Last year, Naoki Hirose, a researcher in marine current monitoring at Kyushu University in Fukuoka, Japan, wanted to use ‘the Tsushima/Korea Strait’ in the title of a paper written with South Korean collaborators.
But Japanese funding officials were nervous about a negative government reaction, and it took two months to persuade them, Hirose says. “Such trouble happens sometimes. But the island of Kyushu and the Korean Peninsula are so close to each other. If we cannot get along, that would mean the end of good collaboration for both countries.”

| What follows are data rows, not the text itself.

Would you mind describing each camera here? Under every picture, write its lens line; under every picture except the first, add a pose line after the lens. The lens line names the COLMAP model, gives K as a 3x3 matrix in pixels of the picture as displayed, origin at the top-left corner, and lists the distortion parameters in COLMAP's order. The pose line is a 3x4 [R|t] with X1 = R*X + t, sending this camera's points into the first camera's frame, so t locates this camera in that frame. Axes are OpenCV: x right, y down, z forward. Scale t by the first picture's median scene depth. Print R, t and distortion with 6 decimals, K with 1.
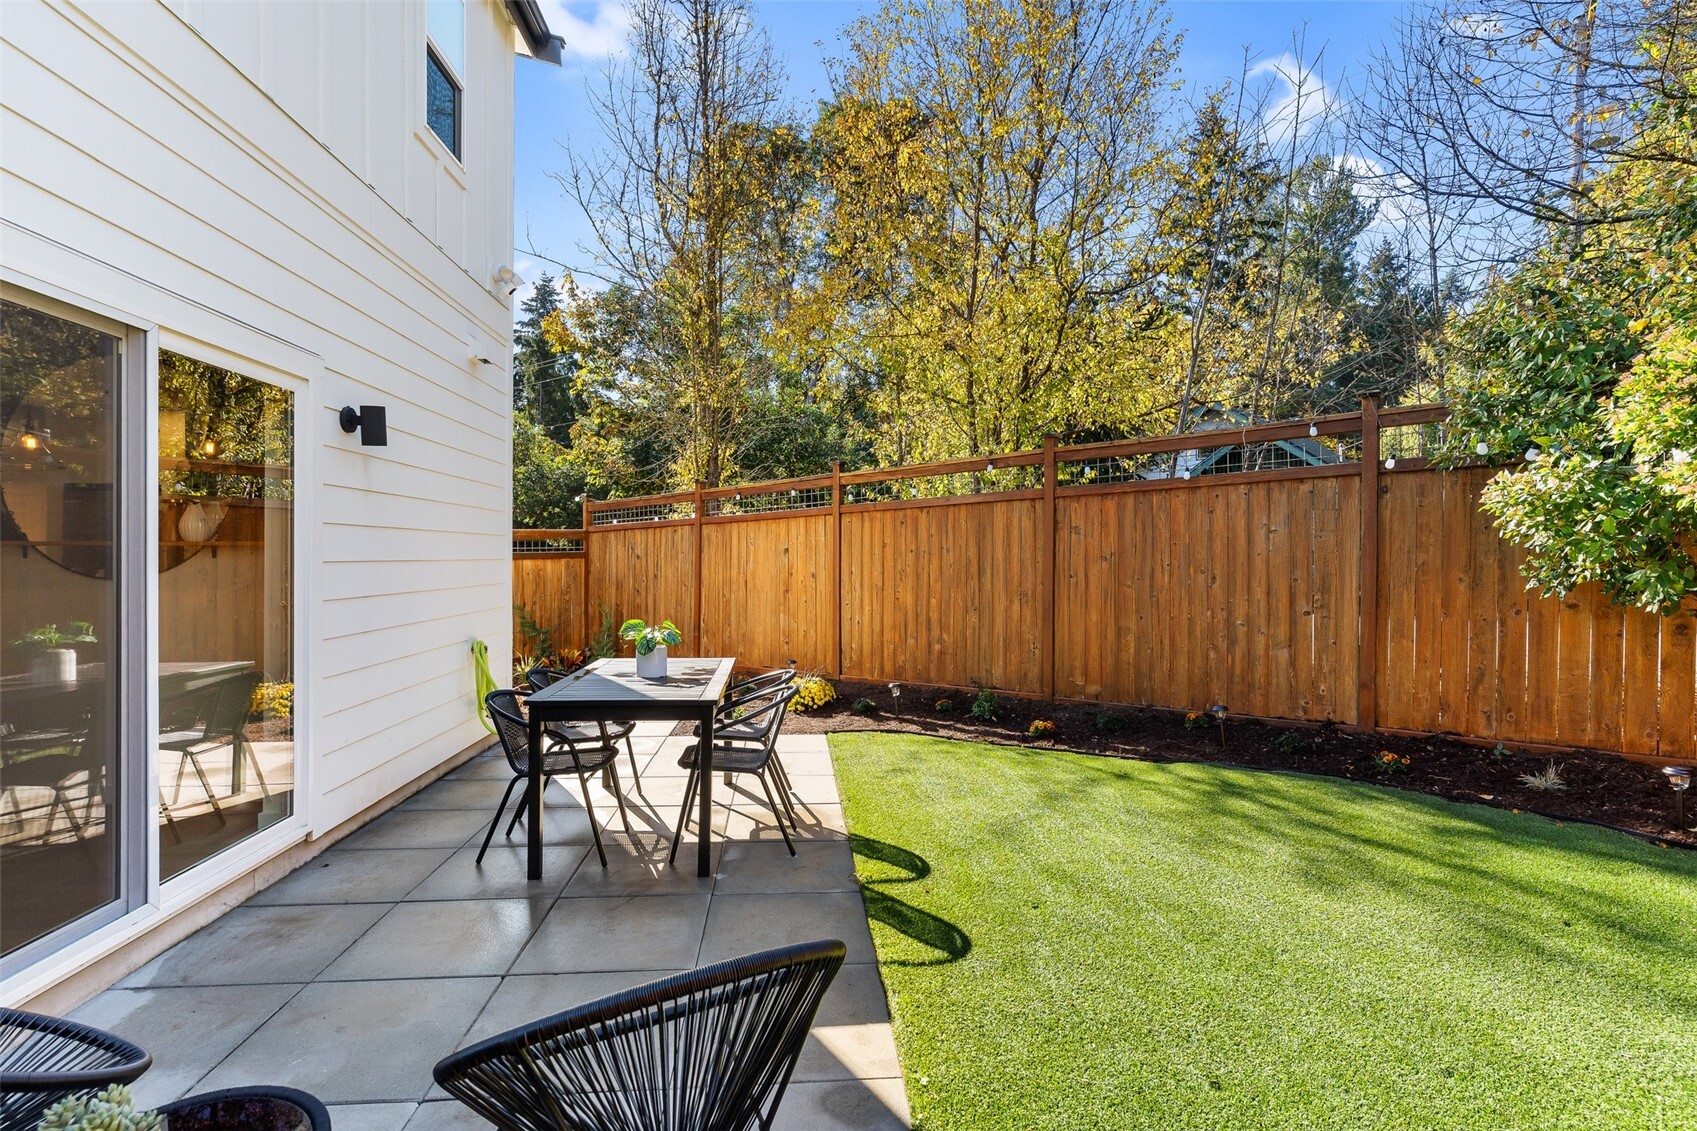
lens RADIAL K [[817.2, 0, 857.3], [0, 817.2, 556.0], [0, 0, 1]] dist [0.003040, -0.000651]
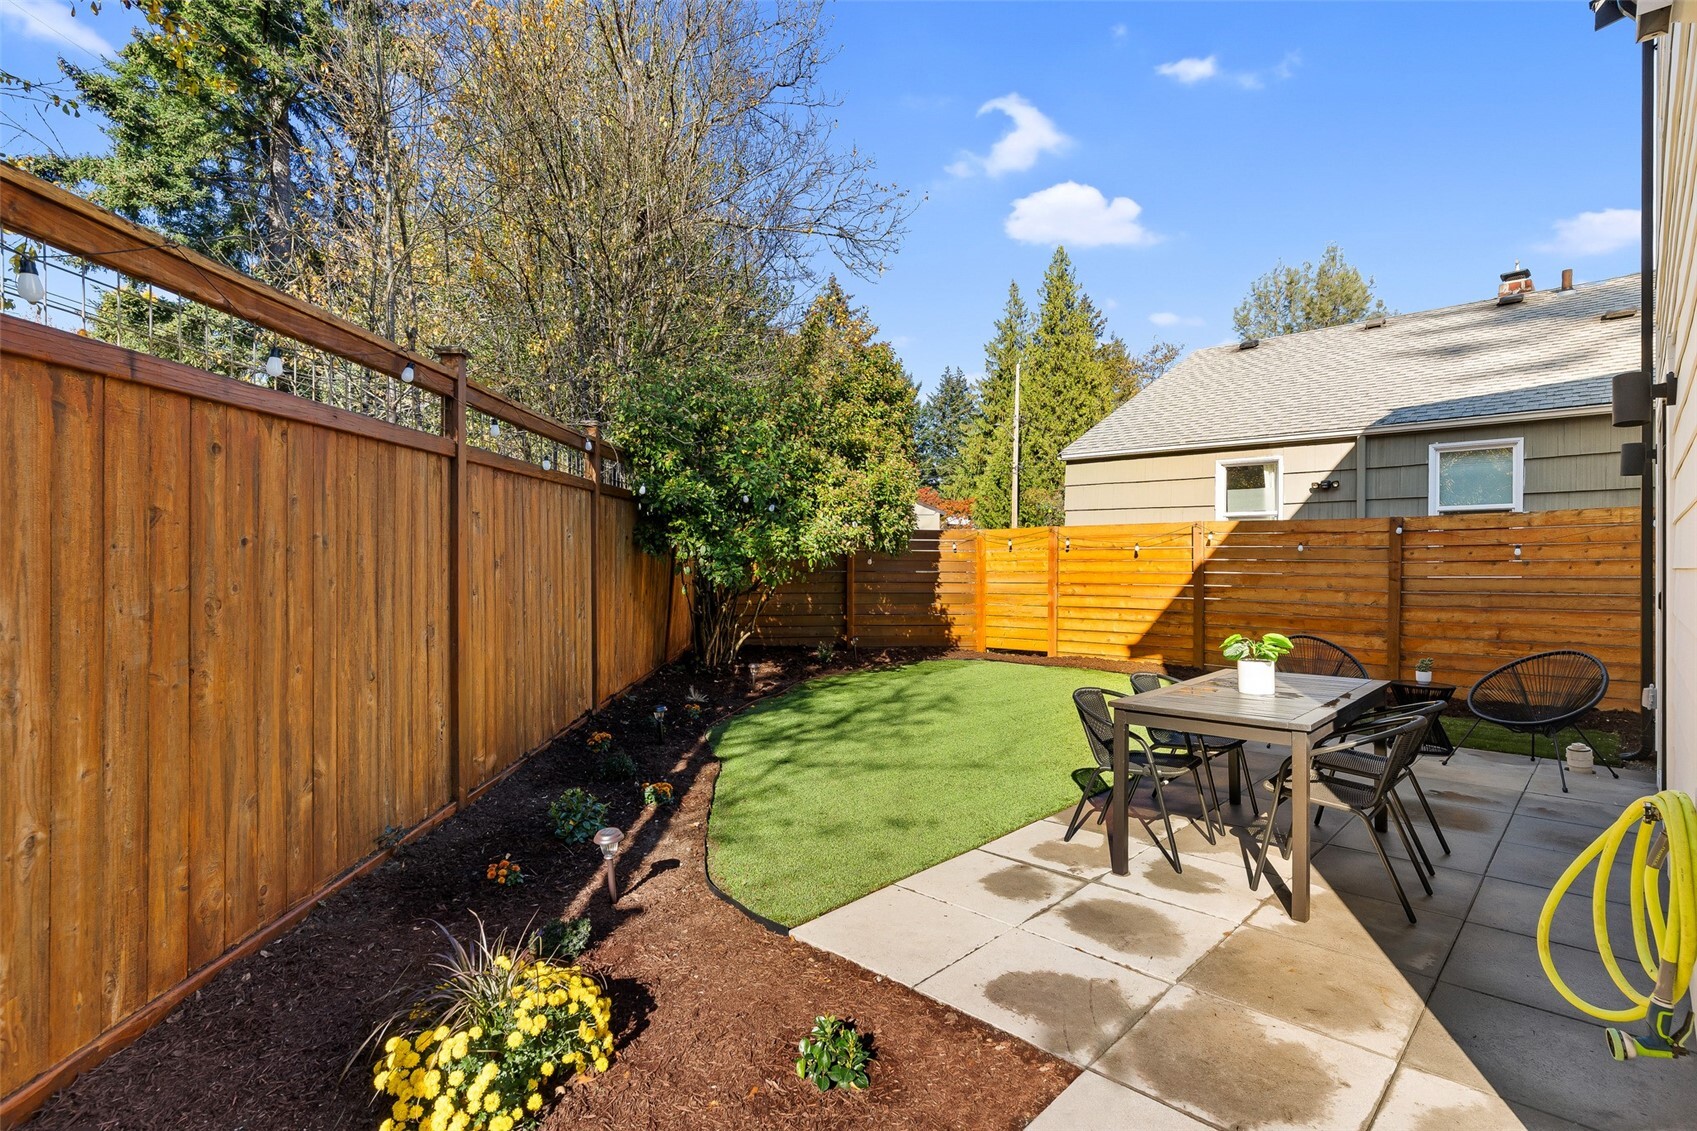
lens RADIAL K [[817.2, 0, 847.8], [0, 817.2, 564.6], [0, 0, 1]] dist [0.003040, -0.000651]
pose [[-0.660030, -0.000668, 0.751239, -0.346542], [-0.000908, 1.000000, 0.000091, 0.003243], [-0.751238, -0.000622, -0.660031, 1.057676]]
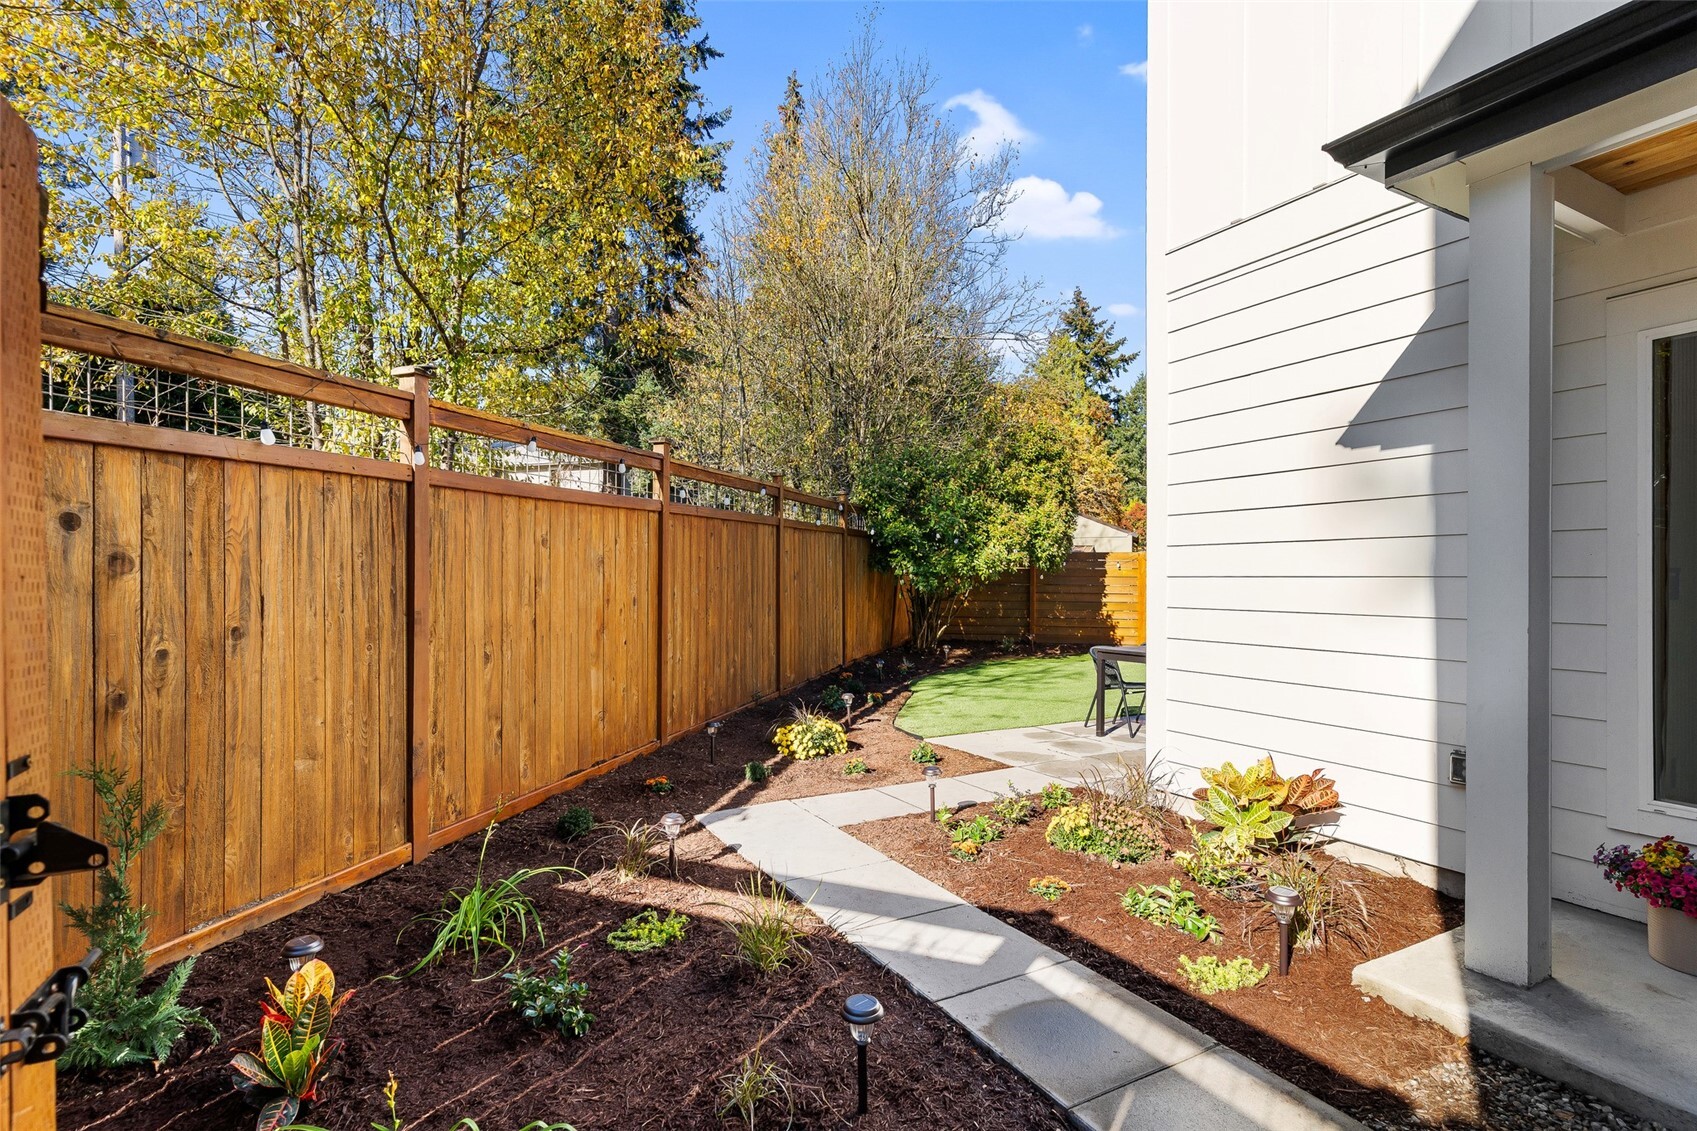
lens RADIAL K [[817.2, 0, 847.7], [0, 817.2, 581.8], [0, 0, 1]] dist [0.003040, -0.000651]
pose [[-0.408197, -0.003061, 0.912889, -0.813236], [-0.003580, 0.999992, 0.001752, 0.007399], [-0.912887, -0.002553, -0.408205, 1.259496]]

It’s less fraught in the Antarctic Ocean, where Jinyoung Jung, an oceanographer at the Korea Polar Research Institute in Incheon, South Korea, is working with Japanese scientists to understand the impact of global climate change on polar oceans. He collected sea-water samples and sent them to Shigeru Aoki, one of his collaborators at Hokkaido University in Japan, who measured stable oxygen isotopes to estimate glacial meltwater fractions. Their first joint paper is under review.
In it, they suggest fluorescent dissolved organic matter is a useful tracer to identify glacial meltwater and circumpolar deep water, a mixture of the world’s oceans, which causes glacial melting in the Amundsen Sea in western Antarctica, where other widely used chemical tracers such as stable oxygen isotopes are absent.
Meanwhile, Japanese researchers are often aboard South Korea’s advanced icebreaking research vessel ARAON, conducting collaborative research in the Arctic Ocean. “Combined use of our expertise and capacities brings mutual benefits, which we would not have otherwise,” Jung says.
Koji Shimada, a climate oceanographer at the Tokyo University of Marine Science and Technology and a pioneer of Japan’s Arctic research, favours grassroots collaborations between individual researchers over international consortia driven from the top down.
“The foundation of country-to-country collaborations should be individual-based projects, as seen in Jung’s work. To nurture such projects will lead to greater outcomes.”